Phillips is adamant that the failure of the EHCR was that it assumed that if people couldn’t express their prejudices, they wouldn’t feel them. Phillips has recanted on this, but it doesn’t mean that the opposite is true. People tend to talk about race and politics with people they trust, their friends, who are likely to hold similar views, so it’s not the case that airing bigoted views will spark a debate capable of stamping them out.

But this is not to say that there isn’t truth in what Phillips is arguing. And it’s not only the perpetrators of crimes we should be talking about, but the victims. The International Development Select Committee estimated that up to 20,000 girls and women in the UK were at risk of FGM because officials wouldn’t report their suspicions in case they were accused of racism.

We need to dismantle the idea of cultural and moral relativism, which so often makes women from ethnic minorities – the very people it is trying not to offend – its victim. And as Phillips says, we need to acknowledge that it’s time to create new rules about how to live and thrive in a diverse UK.

Ruby Stockham is a staff writer at Left Foot Forward. Follow her on Twitter

24 Responses to “Trevor Phillips on race: an important argument, but nowhere near the full picture”

  1. Leon Wolfeson

    The EHRC acts on the basis of complaints, I remind you. Not proactively.
    Also, you need to exhaust your domestic options first.

  2. damon

    I think the way you are arguing this is as problematic as what you are saying Trevor Phillips did in his programme. Where did this Romania/pickpocket idea come from?
    Why not Chinese pickpocket, or Irish?
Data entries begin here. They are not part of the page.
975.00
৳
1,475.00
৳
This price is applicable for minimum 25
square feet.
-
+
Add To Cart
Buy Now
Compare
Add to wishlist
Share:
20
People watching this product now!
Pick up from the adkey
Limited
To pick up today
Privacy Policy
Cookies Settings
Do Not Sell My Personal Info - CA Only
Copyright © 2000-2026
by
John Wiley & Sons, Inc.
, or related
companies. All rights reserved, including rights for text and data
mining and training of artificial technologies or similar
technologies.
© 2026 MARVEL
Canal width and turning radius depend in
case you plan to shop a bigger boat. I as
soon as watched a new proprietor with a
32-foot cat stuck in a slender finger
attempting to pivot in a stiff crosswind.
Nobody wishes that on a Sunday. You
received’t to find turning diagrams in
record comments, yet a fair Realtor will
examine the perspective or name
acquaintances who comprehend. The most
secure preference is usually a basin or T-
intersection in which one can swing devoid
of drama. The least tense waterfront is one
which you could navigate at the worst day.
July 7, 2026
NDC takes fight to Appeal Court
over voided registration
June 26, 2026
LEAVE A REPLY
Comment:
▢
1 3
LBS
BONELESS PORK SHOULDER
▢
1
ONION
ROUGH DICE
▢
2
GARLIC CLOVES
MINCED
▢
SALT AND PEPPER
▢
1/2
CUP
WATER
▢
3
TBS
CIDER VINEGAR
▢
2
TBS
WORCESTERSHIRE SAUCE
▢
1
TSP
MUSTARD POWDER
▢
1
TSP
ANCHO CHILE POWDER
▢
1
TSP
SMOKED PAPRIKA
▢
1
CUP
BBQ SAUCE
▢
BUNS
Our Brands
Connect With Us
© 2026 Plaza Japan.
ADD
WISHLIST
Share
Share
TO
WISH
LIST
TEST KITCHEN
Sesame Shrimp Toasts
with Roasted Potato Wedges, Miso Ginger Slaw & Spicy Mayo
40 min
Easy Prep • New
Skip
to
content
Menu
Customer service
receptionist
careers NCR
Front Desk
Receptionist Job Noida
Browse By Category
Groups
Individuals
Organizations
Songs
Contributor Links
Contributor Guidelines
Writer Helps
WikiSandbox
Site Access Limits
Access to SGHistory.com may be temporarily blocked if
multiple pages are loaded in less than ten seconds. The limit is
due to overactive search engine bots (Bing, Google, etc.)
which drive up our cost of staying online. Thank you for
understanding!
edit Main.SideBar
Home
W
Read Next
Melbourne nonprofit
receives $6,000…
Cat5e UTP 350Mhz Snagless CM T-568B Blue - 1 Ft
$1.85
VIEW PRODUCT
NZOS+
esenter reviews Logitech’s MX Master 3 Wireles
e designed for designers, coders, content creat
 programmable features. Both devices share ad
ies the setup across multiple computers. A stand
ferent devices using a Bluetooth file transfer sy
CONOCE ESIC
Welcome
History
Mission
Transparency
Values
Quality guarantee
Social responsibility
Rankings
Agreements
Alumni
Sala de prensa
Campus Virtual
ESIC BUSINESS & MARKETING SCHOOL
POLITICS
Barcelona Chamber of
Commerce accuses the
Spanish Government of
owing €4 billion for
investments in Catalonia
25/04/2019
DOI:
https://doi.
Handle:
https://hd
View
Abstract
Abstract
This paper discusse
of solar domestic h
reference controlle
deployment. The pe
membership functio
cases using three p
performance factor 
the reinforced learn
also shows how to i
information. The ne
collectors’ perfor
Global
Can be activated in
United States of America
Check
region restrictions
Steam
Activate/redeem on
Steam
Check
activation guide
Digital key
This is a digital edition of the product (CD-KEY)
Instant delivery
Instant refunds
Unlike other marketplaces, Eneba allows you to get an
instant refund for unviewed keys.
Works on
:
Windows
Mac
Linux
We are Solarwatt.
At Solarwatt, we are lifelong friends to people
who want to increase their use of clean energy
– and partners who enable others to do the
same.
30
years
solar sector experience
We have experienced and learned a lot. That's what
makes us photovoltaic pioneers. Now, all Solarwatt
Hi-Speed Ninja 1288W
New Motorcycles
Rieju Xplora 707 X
    You have to pick through articles like this in the Daily Mail to see how much of it might be true. Here it says that half of all convictions for pickpocketing on the London underground are from Romania. Though the figures for convictions are still quite small.

    http://www.dailymail.co.uk/news/article-2537619/HALF-convicted-pickpockets-tube-Romanian-officials-say-figures-tip-iceberg.html

    What we don’t know is whether the crimes of pickpocketing on the tube that aren’t prosecuted are done in similar proportions by Romanians.
    It would be strange if they nearly always got arrested and there were so few of them, and all the other non Romanians were getting away with it.
    Someone in that article also states that he thinks that Romanians and Bulgarian criminals do the majority of ATM crime in western Europe. Moving from country to country.
    If you are that sort of criminal, being very nomadic is a positive help to you as you can disappear when you get too well known by the police etc.

  3. chow

    @dacus indians in the top 3 foreign nationals of dwp benefit list? what rubbish indians in the uk are one of the richest ethnic minorities in the current they are in many fields, finance, medicine law and i.t. to mention a few, have one of the highest past rates in education and the one of the highest rates of home ownership get your facts right your worst than trevor phillips

  4. Guest

    No, it’s not strange. It’s targeting.

  5. damon

    Oh that must be it Leon. They arrest ALL of the Romanian pickpockets on the underground (see – there were only half a dozen of them who ever did that) and they benignly let most of the others carry on with their pickpocketing.